Quand ce drôle de paroissien se transforme en criminel

L’abbé Pierre n’était donc pas ce fervent défenseur de la veuve et de l’orphelin, mais aussi un prédateur sexuel qui sautait sur tout ce qui bouge, du moment que ses proies étaient féminines. Et cela durait depuis le début des années 1950, sans que ni la hiérarchie catholique, ni les associations qu’il parrainait ne fassent cesser la malfaisance de ce grand pervers.

Il faut tout d’abord rendre hommage à Emmaüs international, à Emmaüs France et à la Fondation Abbé Pierre d’avoir eu l’honnêteté et le courage de demander une enquête, d’abord interne au cabinet expert de violence Egaé, avant de rendre public son rapport le 17 juillet dernier. Le réflexe de l’invisibilisation et du déni serait-il en train de se dissoudre ?

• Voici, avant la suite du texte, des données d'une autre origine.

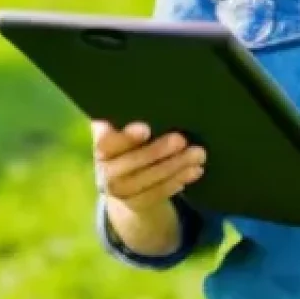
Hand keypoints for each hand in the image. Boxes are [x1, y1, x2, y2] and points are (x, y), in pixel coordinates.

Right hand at [91, 119, 205, 212]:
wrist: (123, 178)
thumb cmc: (129, 141)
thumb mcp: (122, 129)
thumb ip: (128, 118)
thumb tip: (154, 94)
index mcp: (100, 145)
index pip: (107, 142)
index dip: (126, 137)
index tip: (146, 128)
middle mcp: (103, 170)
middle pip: (131, 162)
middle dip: (158, 151)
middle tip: (182, 139)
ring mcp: (118, 191)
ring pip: (149, 179)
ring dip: (176, 166)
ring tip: (198, 154)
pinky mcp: (136, 204)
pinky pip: (158, 194)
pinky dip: (178, 181)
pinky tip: (195, 171)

Il faut ensuite constater combien l’institution catholique s’enfonce toujours un peu plus dans le soupçon d’avoir, pendant des années, hébergé, protégé et banalisé en son sein les pires agressions sexuelles. Méfions-nous toutefois de trop ricaner. Que s’est-il passé pendant cette même période dans les internats laïcs de la protection de l’enfance ou du médico-social ? Serions-nous à ce point naïfs au point de croire que notre secteur en aurait été protégé ? Les réactions des directions ont-elles toujours été à la hauteur ? De terribles révélations pourraient bien venir salir, à son tour, la réputation de notre secteur, même si de telles agressions s’avèreraient limitées.

Constatons, enfin, que le déboulonnage des statues et le décrochage des plaques de rue, le changement des intitulés des associations et la disparition des fresques et des peintures en l’honneur de ce triste sire, vont bon train. Et ce, à l’initiative de ses anciens admirateurs. « La République n'effacera aucune trace ni aucun nom de son Histoire » affirmait Emmanuel Macron en 2021. Manifestement, certains « héros » de notre nation (ou du moins considérés comme tels) furent en réalité des figures esclavagistes et/ou colonialistes, responsables de centaines de milliers de vies massacrées. Le socle de leur statue baigne dans le sang. Mais jusqu’où peut aller un tel mouvement mémoriel ? A bien y regarder de plus près, il n’y aurait guère de personnalités pouvant survivre à un examen de l’histoire au regard des conceptions contemporaines. De tout cela, les militants associatifs longtemps proches de l’Abbé Pierre n’en ont cure. Et c’est tout à leur honneur de rejeter leur figure tutélaire, au nom des dizaines de victimes laissées derrière cet homme de Dieu.